Prosus launched ToqanClaw, a no-code AI platform that lets businesses build custom tools through natural language prompts.
The company is pitching ToqanClaw as a GDPR-compliant European alternative to AI agents like OpenClaw, with data kept under local control.
Prosus says early users have cut reporting times, boosted revenue, and improved operations using the platform’s AI-powered automations.
European tech investment group Prosus has launched ToqanClaw, a no-code platform that lets businesses build custom tools and automations simply by describing what they need in plain language. The company is presenting it as a safer, more private alternative to OpenClaw-style agents, with data kept under European control, as detailed in its official announcement.
“Built in-house and integrated with Prosus’ own AI platform, Toqan, it brings many of OpenClaw’s features into a secure environment, where your data stays under your control and is never used to train third-party models,” Prosus said in its announcement.
ToqanClaw runs on Prosus’ in-house AI infrastructure and is being rolled out across a network of more than five million restaurants, merchants, and entrepreneurs, according to the company. This is especially important in the context of the GDPR.
That positioning may appeal to organizations concerned about privacy and governance around AI tool use, since agent systems often rely on external tools and services that are not fully controlled by the model provider.
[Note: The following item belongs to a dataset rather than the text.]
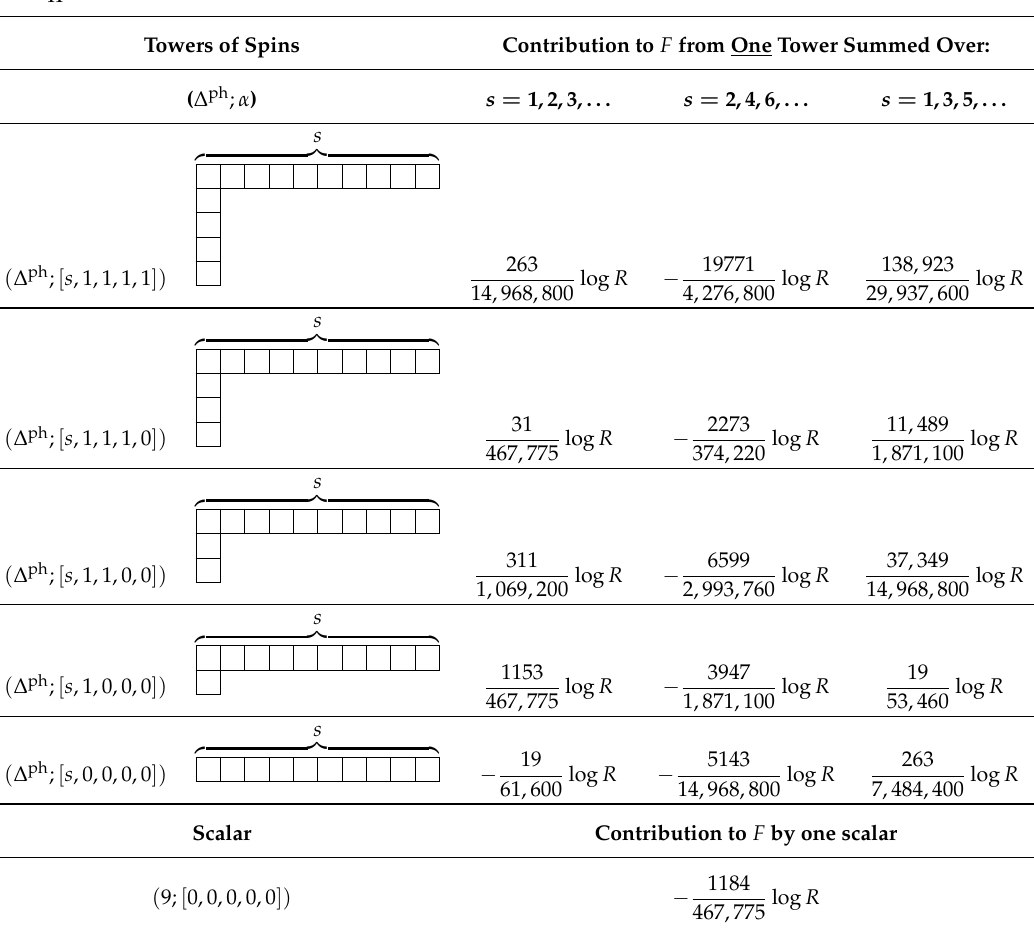
Table A6. Results for Type B theory in AdS 11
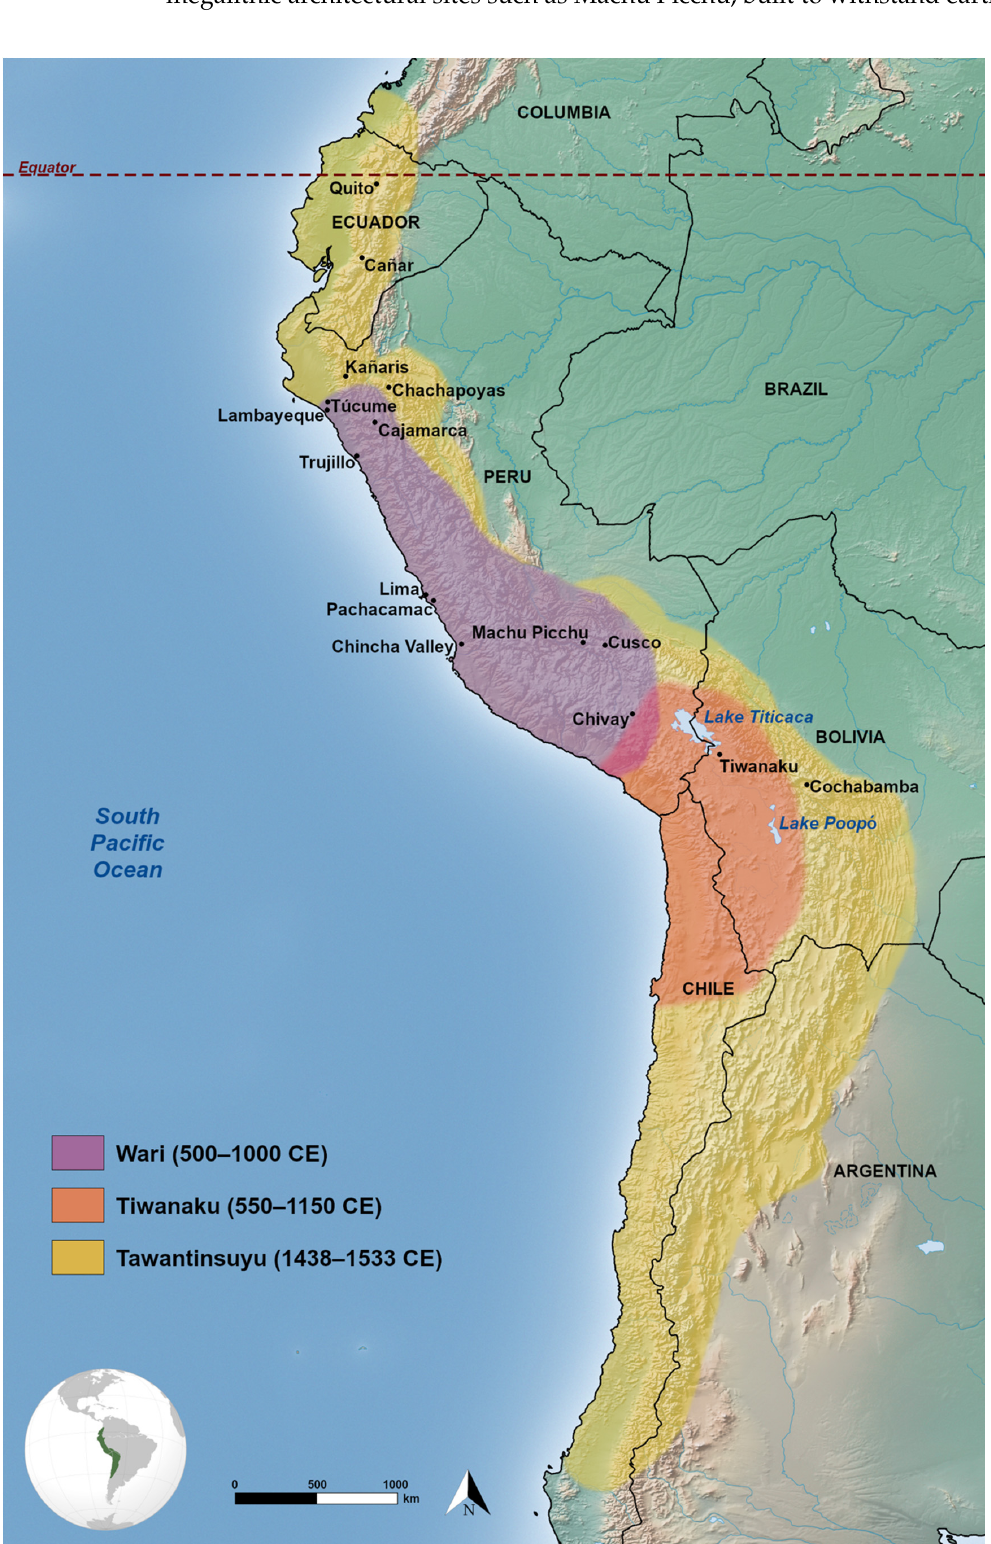
Figure 1. Political regions in the Andes. The Tiwanaku sphere (orange) and Wari sphere (purple) are overlayed with the maximal range of Tawantinsuyu (yellow). Locations mentioned in the text are also shown. Globe inset shows the location of Tawantinsuyu in the American continents. Made with Natural Earth.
This comes as OpenClaw, Hermes, and similar AI agents have drawn growing regulatory attention in Europe. German authorities have already taken action against biometric data practices in identity systems, and concerns around security and data handling continue to rise.
Early results from restaurant partners show practical improvements. One Dutch café chain reduced financial reporting from weeks to 30 minutes and achieved 40% year-on-year revenue growth, Prosus says. Another increased deliveries by 25% while cutting overtime by 60%.
Prosus has also trained its own Large Commerce Model on data from more than a billion customers and hundreds of millions of daily interactions. The company claims this allows agents to move beyond basic task execution and start anticipating what a business needs.
Alongside ToqanClaw, Prosus is also introducing a consumer-facing assistant called Zapia, which is less focused on business applications and more tailored to everyday use.
“We’re not only building the future for our ecosystem partners, we’re also building AI that works for consumers. The future isn’t about opening ten apps to plan your week, book a trip or compare a price. You’ll simply tell your assistant what you want, and it will get it done,” Prosus CEO Fabricio Bloisi said in a statement.